I have no doubt that that consultation will be thorough, but for workers planning their finances now, and employers designing payroll systems well before 2029, that leaves a gap that the Bill itself should fill. Amendments 6 and 22 would fill it: the limit would apply in relation to each employment.

Even with that resolved, a second problem remains. As we have heard from the noble Lords, Lord Fuller and Lord Ashcombe, when a worker moves between employers mid-year, no mechanism exists for tracking what has already been sacrificed or reporting it to the next employer. Amendments 36 and 39 would address this by making commencement conditional on the Government first publishing guidance that answers both those questions.

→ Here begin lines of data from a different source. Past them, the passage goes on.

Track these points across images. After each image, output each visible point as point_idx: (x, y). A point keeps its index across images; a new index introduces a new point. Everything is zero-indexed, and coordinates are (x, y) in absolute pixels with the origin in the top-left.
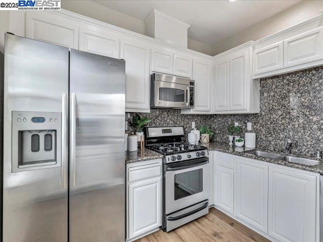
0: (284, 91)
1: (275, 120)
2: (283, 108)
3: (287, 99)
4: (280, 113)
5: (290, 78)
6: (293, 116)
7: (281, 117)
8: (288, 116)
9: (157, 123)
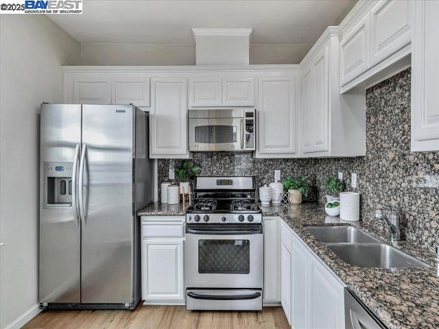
0: (397, 111)
1: (384, 169)
2: (395, 145)
3: (400, 127)
4: (391, 155)
5: (404, 83)
6: (409, 162)
7: (392, 164)
8: (401, 164)
9: (215, 172)
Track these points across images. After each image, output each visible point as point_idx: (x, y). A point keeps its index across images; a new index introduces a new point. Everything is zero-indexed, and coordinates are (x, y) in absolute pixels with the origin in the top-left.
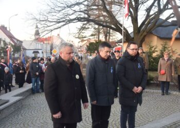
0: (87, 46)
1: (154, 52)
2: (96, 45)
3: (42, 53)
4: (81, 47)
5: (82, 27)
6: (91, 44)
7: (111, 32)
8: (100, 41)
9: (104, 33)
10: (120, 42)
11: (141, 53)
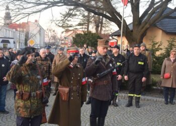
0: (73, 38)
1: (157, 50)
2: (84, 37)
3: (14, 43)
4: (65, 38)
5: (68, 14)
6: (78, 36)
7: (104, 22)
8: (90, 32)
9: (95, 22)
10: (115, 36)
11: (144, 50)
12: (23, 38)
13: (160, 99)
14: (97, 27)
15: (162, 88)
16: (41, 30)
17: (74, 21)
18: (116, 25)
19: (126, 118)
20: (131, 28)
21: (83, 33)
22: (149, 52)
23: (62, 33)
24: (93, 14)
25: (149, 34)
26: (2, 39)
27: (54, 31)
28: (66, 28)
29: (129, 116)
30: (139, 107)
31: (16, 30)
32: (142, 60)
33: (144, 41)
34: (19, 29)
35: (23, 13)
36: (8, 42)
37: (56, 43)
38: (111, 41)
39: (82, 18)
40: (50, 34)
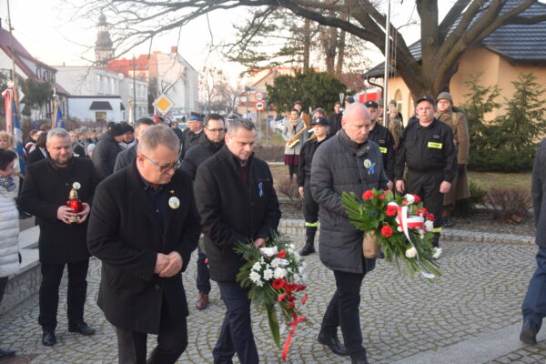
0: (269, 87)
1: (487, 108)
2: (297, 85)
3: (122, 108)
4: (248, 89)
5: (252, 25)
6: (282, 81)
7: (347, 43)
8: (310, 72)
9: (325, 45)
10: (377, 77)
11: (446, 111)
12: (143, 93)
14: (330, 55)
16: (187, 73)
17: (270, 45)
18: (378, 49)
19: (402, 287)
20: (416, 54)
21: (293, 75)
22: (461, 114)
23: (242, 75)
24: (317, 24)
25: (464, 67)
26: (92, 100)
27: (220, 73)
28: (251, 62)
29: (410, 281)
31: (126, 76)
32: (437, 137)
33: (452, 86)
34: (131, 73)
35: (139, 32)
36: (107, 106)
37: (228, 104)
38: (369, 91)
39: (290, 34)
40: (212, 81)
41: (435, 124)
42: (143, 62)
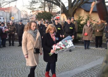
0: (36, 15)
1: (81, 20)
2: (42, 15)
3: (3, 19)
4: (32, 15)
5: (33, 1)
6: (39, 14)
7: (53, 6)
8: (45, 12)
9: (48, 6)
10: (59, 13)
11: (73, 21)
12: (8, 16)
13: (82, 47)
14: (50, 9)
15: (83, 41)
16: (18, 12)
19: (64, 58)
20: (67, 9)
21: (42, 12)
23: (31, 12)
24: (47, 2)
25: (77, 12)
27: (26, 12)
28: (33, 9)
30: (71, 51)
31: (4, 11)
32: (71, 26)
33: (75, 16)
34: (5, 11)
35: (6, 2)
37: (28, 18)
38: (58, 16)
39: (41, 4)
40: (24, 13)
41: (71, 23)
42: (8, 9)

There is a further complication that has not been addressed by debates in either House. Many creative workers are engaged by the BBC under schedule D terms as self-employed contractors with no access to salary sacrifice. However, under the off-payroll rules that have applied to public sector bodies since 2017, the BBC must assess whether each such engagement is “employment in substance”. Where the BBC concludes that an engagement is employment in substance, the worker is deemed an employee for NIC purposes, yet they have no actual contract to vary. Salary sacrifice requires a varying employment contract; deemed employment, created by statute, is not a contract. The worker acquires the NIC liability of employment without access to its benefits. That same worker may also be genuinely self-employed with one employer and employed in an ordinary sense with another all in the same year, with no framework in the Bill to accommodate any of it.

These amendments would not change the policy or the 2029 commencement date. They would ensure that, when the Act comes into force, the people it affects know how much it applies to them. I will therefore be supporting all four amendments.